On September 9, we launched the updated police incident report dataset. This has been a long standing goal since I started with DataSF 4 years ago. The Police Department has since then made incredible strides migrating to the new Crime Data Warehouse. Before, we were publishing data that came from a legacy mainframe called CABLE which was not without its challenges (to say the least).
What’s new: some exciting changes enabled by Crime Data Warehouse
- Recent data available without additional lag. The prior dataset had a 2 week offset to deal with delay in processing of records into CABLE. Reports are generated through the Crime Data Warehouse so data is captured at the time of report creation. The dataset updates daily and will reflect the data from up to the day before.
- A much simpler data pipeline. Rube Goldberg would have been proud! The previous dataset moved from mainframe to flat files, hopping around multiple servers, knocking a ball down a long tube before arriving on the open data portal. Now we have a single, simple pipe that is easier to maintain and monitor.
- Updated police district boundaries. The prior dataset did not reflect redistricting because the legacy system could not be changed. The Police District field now reflects the updated boundaries.
- New fields. Important new fields are now included. For example, report types allow users to understand the nature of the report like if the report was filed online and whether it was an initial or supplemental report.
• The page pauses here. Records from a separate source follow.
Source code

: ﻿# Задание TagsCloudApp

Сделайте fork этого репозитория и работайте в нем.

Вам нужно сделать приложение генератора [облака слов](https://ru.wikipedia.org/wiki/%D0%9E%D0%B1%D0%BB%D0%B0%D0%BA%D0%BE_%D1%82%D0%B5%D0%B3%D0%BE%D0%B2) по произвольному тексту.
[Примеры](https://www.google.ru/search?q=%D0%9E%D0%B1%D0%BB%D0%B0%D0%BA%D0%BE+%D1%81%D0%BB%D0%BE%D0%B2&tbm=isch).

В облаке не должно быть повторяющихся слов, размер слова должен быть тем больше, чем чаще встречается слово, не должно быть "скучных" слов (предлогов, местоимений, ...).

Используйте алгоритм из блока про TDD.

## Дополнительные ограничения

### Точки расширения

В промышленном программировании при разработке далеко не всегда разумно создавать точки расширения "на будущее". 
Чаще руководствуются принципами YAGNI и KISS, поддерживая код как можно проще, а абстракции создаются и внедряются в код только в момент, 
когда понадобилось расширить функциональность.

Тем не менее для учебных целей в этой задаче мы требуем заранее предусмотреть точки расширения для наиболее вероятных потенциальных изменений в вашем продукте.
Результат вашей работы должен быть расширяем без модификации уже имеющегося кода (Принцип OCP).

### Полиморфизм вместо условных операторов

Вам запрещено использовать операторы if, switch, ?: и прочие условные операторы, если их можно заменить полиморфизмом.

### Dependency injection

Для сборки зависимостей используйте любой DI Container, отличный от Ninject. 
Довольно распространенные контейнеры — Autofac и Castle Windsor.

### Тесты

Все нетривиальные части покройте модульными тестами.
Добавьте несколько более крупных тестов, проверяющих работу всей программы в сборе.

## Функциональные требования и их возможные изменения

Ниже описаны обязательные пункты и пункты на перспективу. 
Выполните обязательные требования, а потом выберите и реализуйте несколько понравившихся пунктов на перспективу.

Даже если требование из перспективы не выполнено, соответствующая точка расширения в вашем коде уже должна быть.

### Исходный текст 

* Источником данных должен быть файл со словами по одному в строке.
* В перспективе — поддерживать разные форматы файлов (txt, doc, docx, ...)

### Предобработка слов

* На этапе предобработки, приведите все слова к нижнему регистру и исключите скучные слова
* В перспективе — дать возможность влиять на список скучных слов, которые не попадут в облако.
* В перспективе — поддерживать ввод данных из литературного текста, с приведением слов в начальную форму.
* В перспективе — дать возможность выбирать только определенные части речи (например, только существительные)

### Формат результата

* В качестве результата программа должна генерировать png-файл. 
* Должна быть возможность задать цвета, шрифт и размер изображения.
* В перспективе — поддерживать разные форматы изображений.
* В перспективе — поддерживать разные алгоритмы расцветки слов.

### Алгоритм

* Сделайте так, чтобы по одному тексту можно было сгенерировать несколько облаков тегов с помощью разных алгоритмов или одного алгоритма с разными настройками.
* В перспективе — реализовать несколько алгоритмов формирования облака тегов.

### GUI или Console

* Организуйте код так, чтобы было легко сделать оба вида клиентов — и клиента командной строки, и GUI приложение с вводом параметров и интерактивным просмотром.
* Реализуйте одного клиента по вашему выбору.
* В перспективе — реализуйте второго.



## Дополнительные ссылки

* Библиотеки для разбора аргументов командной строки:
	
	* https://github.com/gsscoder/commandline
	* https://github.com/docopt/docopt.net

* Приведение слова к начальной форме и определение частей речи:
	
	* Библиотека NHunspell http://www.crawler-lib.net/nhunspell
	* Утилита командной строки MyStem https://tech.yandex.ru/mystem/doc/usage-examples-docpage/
- Improved documentation. We’ve gotten a lot of questions about these data over the years, we’ve compiled our most asked questions into a dataset primer that will make it easier to use.
Now, take a look
But enough talking about it, go ahead and poke around yourself. Below is an embedded map, which you can also see on the portal. And of course, you can check out the data and visualize, download and access via the API!
A special thanks
It takes many hands to lift up a dataset. None of this would have been possible without the great staff at the Police Department including those in the Professional Standards and Principled Policing Bureau, the Technology Division, and the Crime Analysis Unit in the Planning Division. Additionally, our colleagues on the SFGIS Enterprise GIS program were instrumental in getting this over the finish line.